## Work task
List every method that the explanatory sentences (not the code lines) name in the excerpt below on version truncation and range specifications.

## Reading passage
One may also truncate versions through the Version.truncate()
method,
removing components beyond the selected level:
>>> v = semver.Version("0.1.2-dev+git3")
>>> v.truncate("prerelease")
Version("0.1.2-dev")
>>> v.truncate("minor")
Version("0.1.0")
Range specifications¶
Comparing version numbers isn’t always enough; in many situations, one needs to define a range of acceptable versions.
That notion is not defined in SemVer; moreover, several systems exists, with their own notations.
The semantic_version
package provides a couple of implementations for these
notions:
SimpleSpec
is a simple implementation, with reasonable expectations;NpmSpec
sticks to the NPM specification.
Further schemes can be built in a similar manner, relying on the BaseSpec
class for basics.
Core API¶
The core API is provided by the BaseSpec
class.
Note
These examples use SimpleSpec
in order to be easily reproduced
by users, but only exhibit the standard parts of the interface.
It is possible to check whether a given Version
matches a
BaseSpec
through match()
:
>>> s = semver.SimpleSpec(">=0.1.1")
>>> s.match(Version("0.1.1"))
True
>>> s.match(Version("0.1.0"))
False
This feature is also available through the in
keyword:
>>> s = semver.SimpleSpec(">=0.1.1")
>>> Version("0.1.1") in s
True
>>> Version("0.1.0") in s
False
A specification can filter compatible values from an iterable of versions
with filter()
:
>>> s = semver.SimpleSpec(">=0.2.1")
>>> versions = [
... Version("0.1.0"),
... Version("0.2.0"),
... Version("0.3.0"),
... Version("0.4.0"),
... ]
>>> list(s.filter(versions))
[Version("0.3.0"), Version("0.4.0")]
It can also select the “best” version from such an iterable through
select()
:
>>> s = semver.SimpleSpec(">=0.2.1")
>>> versions = [
... Version("0.1.0"),
... Version("0.2.0"),
... Version("0.3.0"),
... Version("0.4.0"),
... ]
>>> s.select(versions)
Version("0.4.0")

## Data records
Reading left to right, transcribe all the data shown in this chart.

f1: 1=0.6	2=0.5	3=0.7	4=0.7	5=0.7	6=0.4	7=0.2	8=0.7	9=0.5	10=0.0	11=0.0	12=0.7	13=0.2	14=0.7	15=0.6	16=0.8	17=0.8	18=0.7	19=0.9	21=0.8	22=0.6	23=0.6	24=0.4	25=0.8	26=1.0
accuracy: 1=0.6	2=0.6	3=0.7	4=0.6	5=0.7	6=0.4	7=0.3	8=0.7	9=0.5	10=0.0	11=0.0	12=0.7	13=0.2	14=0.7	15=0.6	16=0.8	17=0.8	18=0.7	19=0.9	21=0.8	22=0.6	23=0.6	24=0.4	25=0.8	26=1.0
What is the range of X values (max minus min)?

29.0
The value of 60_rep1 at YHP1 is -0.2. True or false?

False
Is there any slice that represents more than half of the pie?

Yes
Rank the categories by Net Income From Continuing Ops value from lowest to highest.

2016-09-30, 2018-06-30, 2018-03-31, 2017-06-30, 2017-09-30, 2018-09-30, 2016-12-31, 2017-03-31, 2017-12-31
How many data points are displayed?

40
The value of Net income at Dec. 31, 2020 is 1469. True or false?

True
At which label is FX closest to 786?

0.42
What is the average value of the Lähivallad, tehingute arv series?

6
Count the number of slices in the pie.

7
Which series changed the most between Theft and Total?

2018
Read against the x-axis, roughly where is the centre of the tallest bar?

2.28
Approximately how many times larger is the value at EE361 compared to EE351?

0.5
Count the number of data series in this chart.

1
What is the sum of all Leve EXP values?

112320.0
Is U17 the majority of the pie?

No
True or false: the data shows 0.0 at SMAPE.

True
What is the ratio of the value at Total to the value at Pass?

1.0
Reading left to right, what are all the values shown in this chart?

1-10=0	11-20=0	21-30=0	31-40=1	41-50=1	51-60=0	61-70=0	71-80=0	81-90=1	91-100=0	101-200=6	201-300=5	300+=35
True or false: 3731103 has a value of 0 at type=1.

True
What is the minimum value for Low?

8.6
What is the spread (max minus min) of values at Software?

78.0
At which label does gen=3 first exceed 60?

## Result
Version.truncate(), match(), filter(), select()